• [What the task requires]: Write out the listing below without alteration, omitting its pictures.

• [Data records]:
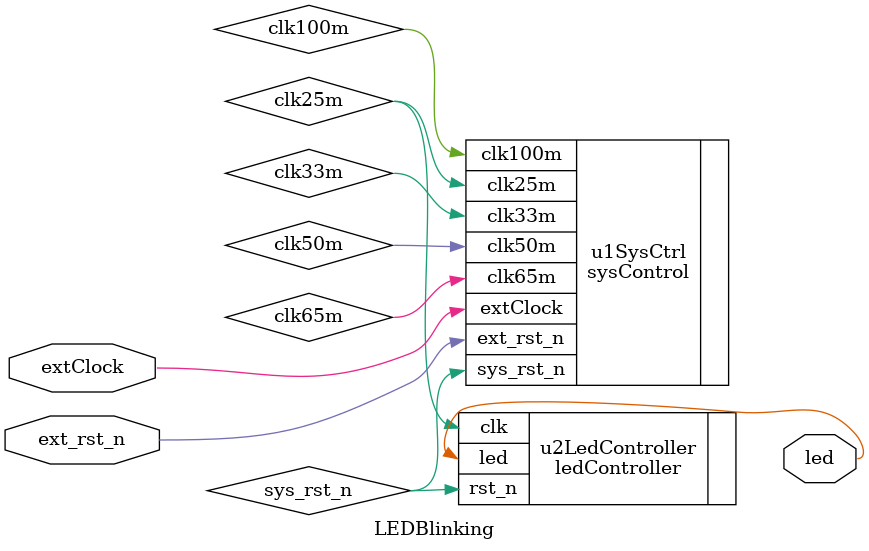
<source format=v>
module LEDBlinking(
		input 	extClock,
		input 	ext_rst_n,
		output 	led
);

wire	sys_rst_n;
wire	clk25m;
wire	clk33m;
wire	clk50m;
wire	clk65m;
wire	clk100m;

sysControl		u1SysCtrl(
		.extClock	(extClock),
		.ext_rst_n	(ext_rst_n),
		.sys_rst_n	(sys_rst_n),
		.clk25m		(clk25m),
		.clk33m		(clk33m),
		.clk50m		(clk50m),
		.clk65m		(clk65m),
		.clk100m		(clk100m)
		);

ledController		u2LedController(
		.clk		(clk25m),
		.rst_n	(sys_rst_n),
		.led		(led)		
		);
		
endmodule


		
</source>
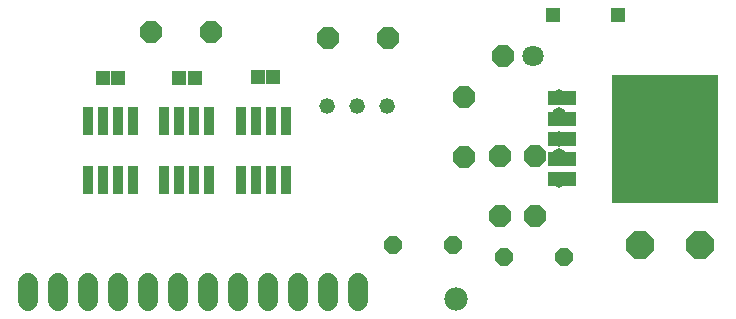
<source format=gts>
G75*
%MOIN*%
%OFA0B0*%
%FSLAX24Y24*%
%IPPOS*%
%LPD*%
%AMOC8*
5,1,8,0,0,1.08239X$1,22.5*
%
%ADD10C,0.0520*%
%ADD11R,0.3580X0.4280*%
%ADD12R,0.0980X0.0500*%
%ADD13C,0.0710*%
%ADD14OC8,0.0710*%
%ADD15OC8,0.0600*%
%ADD16OC8,0.0905*%
%ADD17R,0.0320X0.0980*%
%ADD18C,0.0680*%
%ADD19C,0.0780*%
%ADD20C,0.0516*%
%ADD21R,0.0476X0.0476*%
D10*
X033141Y021287D03*
X034141Y021287D03*
X035141Y021287D03*
D11*
X044417Y020185D03*
D12*
X040967Y020185D03*
X040967Y020855D03*
X040967Y021525D03*
X040967Y019515D03*
X040967Y018845D03*
D13*
X039996Y022941D03*
D14*
X038996Y022941D03*
X037724Y021578D03*
X035181Y023531D03*
X033181Y023531D03*
X029275Y023728D03*
X027275Y023728D03*
X037724Y019578D03*
X038905Y019610D03*
X040086Y019610D03*
X040086Y017610D03*
X038905Y017610D03*
D15*
X037346Y016641D03*
X039047Y016248D03*
X041047Y016248D03*
X035346Y016641D03*
D16*
X043574Y016641D03*
X045574Y016641D03*
D17*
X031781Y018801D03*
X031281Y018801D03*
X030781Y018801D03*
X030281Y018801D03*
X029222Y018801D03*
X028722Y018801D03*
X028222Y018801D03*
X027722Y018801D03*
X026663Y018801D03*
X026163Y018801D03*
X025663Y018801D03*
X025163Y018801D03*
X025163Y020781D03*
X025663Y020781D03*
X026163Y020781D03*
X026663Y020781D03*
X027722Y020781D03*
X028222Y020781D03*
X028722Y020781D03*
X029222Y020781D03*
X030281Y020781D03*
X030781Y020781D03*
X031281Y020781D03*
X031781Y020781D03*
D18*
X023169Y015367D02*
X023169Y014767D01*
X024169Y014767D02*
X024169Y015367D01*
X025169Y015367D02*
X025169Y014767D01*
X026169Y014767D02*
X026169Y015367D01*
X027169Y015367D02*
X027169Y014767D01*
X028169Y014767D02*
X028169Y015367D01*
X029169Y015367D02*
X029169Y014767D01*
X030169Y014767D02*
X030169Y015367D01*
X031169Y015367D02*
X031169Y014767D01*
X032169Y014767D02*
X032169Y015367D01*
X033169Y015367D02*
X033169Y014767D01*
X034169Y014767D02*
X034169Y015367D01*
D19*
X037448Y014830D03*
D20*
X040874Y018807D03*
X040874Y019594D03*
X040874Y020185D03*
X040874Y020972D03*
X040874Y021563D03*
D21*
X040677Y024319D03*
X042842Y024319D03*
X031346Y022232D03*
X030834Y022232D03*
X028748Y022193D03*
X028196Y022193D03*
X026189Y022193D03*
X025677Y022193D03*
M02*

</source>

• [Output for this exercise]:
<source format=v>
module LEDBlinking(
		input 	extClock,
		input 	ext_rst_n,
		output 	led
);

wire	sys_rst_n;
wire	clk25m;
wire	clk33m;
wire	clk50m;
wire	clk65m;
wire	clk100m;

sysControl		u1SysCtrl(
		.extClock	(extClock),
		.ext_rst_n	(ext_rst_n),
		.sys_rst_n	(sys_rst_n),
		.clk25m		(clk25m),
		.clk33m		(clk33m),
		.clk50m		(clk50m),
		.clk65m		(clk65m),
		.clk100m		(clk100m)
		);

ledController		u2LedController(
		.clk		(clk25m),
		.rst_n	(sys_rst_n),
		.led		(led)		
		);
		
endmodule


		
</source>
<source format=gts>
G75*
%MOIN*%
%OFA0B0*%
%FSLAX24Y24*%
%IPPOS*%
%LPD*%
%AMOC8*
5,1,8,0,0,1.08239X$1,22.5*
%
%ADD10C,0.0520*%
%ADD11R,0.3580X0.4280*%
%ADD12R,0.0980X0.0500*%
%ADD13C,0.0710*%
%ADD14OC8,0.0710*%
%ADD15OC8,0.0600*%
%ADD16OC8,0.0905*%
%ADD17R,0.0320X0.0980*%
%ADD18C,0.0680*%
%ADD19C,0.0780*%
%ADD20C,0.0516*%
%ADD21R,0.0476X0.0476*%
D10*
X033141Y021287D03*
X034141Y021287D03*
X035141Y021287D03*
D11*
X044417Y020185D03*
D12*
X040967Y020185D03*
X040967Y020855D03*
X040967Y021525D03*
X040967Y019515D03*
X040967Y018845D03*
D13*
X039996Y022941D03*
D14*
X038996Y022941D03*
X037724Y021578D03*
X035181Y023531D03*
X033181Y023531D03*
X029275Y023728D03*
X027275Y023728D03*
X037724Y019578D03*
X038905Y019610D03*
X040086Y019610D03*
X040086Y017610D03*
X038905Y017610D03*
D15*
X037346Y016641D03*
X039047Y016248D03*
X041047Y016248D03*
X035346Y016641D03*
D16*
X043574Y016641D03*
X045574Y016641D03*
D17*
X031781Y018801D03*
X031281Y018801D03*
X030781Y018801D03*
X030281Y018801D03*
X029222Y018801D03*
X028722Y018801D03*
X028222Y018801D03*
X027722Y018801D03*
X026663Y018801D03*
X026163Y018801D03*
X025663Y018801D03*
X025163Y018801D03*
X025163Y020781D03*
X025663Y020781D03*
X026163Y020781D03*
X026663Y020781D03*
X027722Y020781D03*
X028222Y020781D03*
X028722Y020781D03*
X029222Y020781D03*
X030281Y020781D03*
X030781Y020781D03*
X031281Y020781D03*
X031781Y020781D03*
D18*
X023169Y015367D02*
X023169Y014767D01*
X024169Y014767D02*
X024169Y015367D01*
X025169Y015367D02*
X025169Y014767D01*
X026169Y014767D02*
X026169Y015367D01*
X027169Y015367D02*
X027169Y014767D01*
X028169Y014767D02*
X028169Y015367D01*
X029169Y015367D02*
X029169Y014767D01*
X030169Y014767D02*
X030169Y015367D01*
X031169Y015367D02*
X031169Y014767D01*
X032169Y014767D02*
X032169Y015367D01*
X033169Y015367D02*
X033169Y014767D01*
X034169Y014767D02*
X034169Y015367D01*
D19*
X037448Y014830D03*
D20*
X040874Y018807D03*
X040874Y019594D03*
X040874Y020185D03*
X040874Y020972D03*
X040874Y021563D03*
D21*
X040677Y024319D03*
X042842Y024319D03*
X031346Y022232D03*
X030834Y022232D03*
X028748Y022193D03*
X028196Y022193D03*
X026189Y022193D03*
X025677Y022193D03*
M02*

</source>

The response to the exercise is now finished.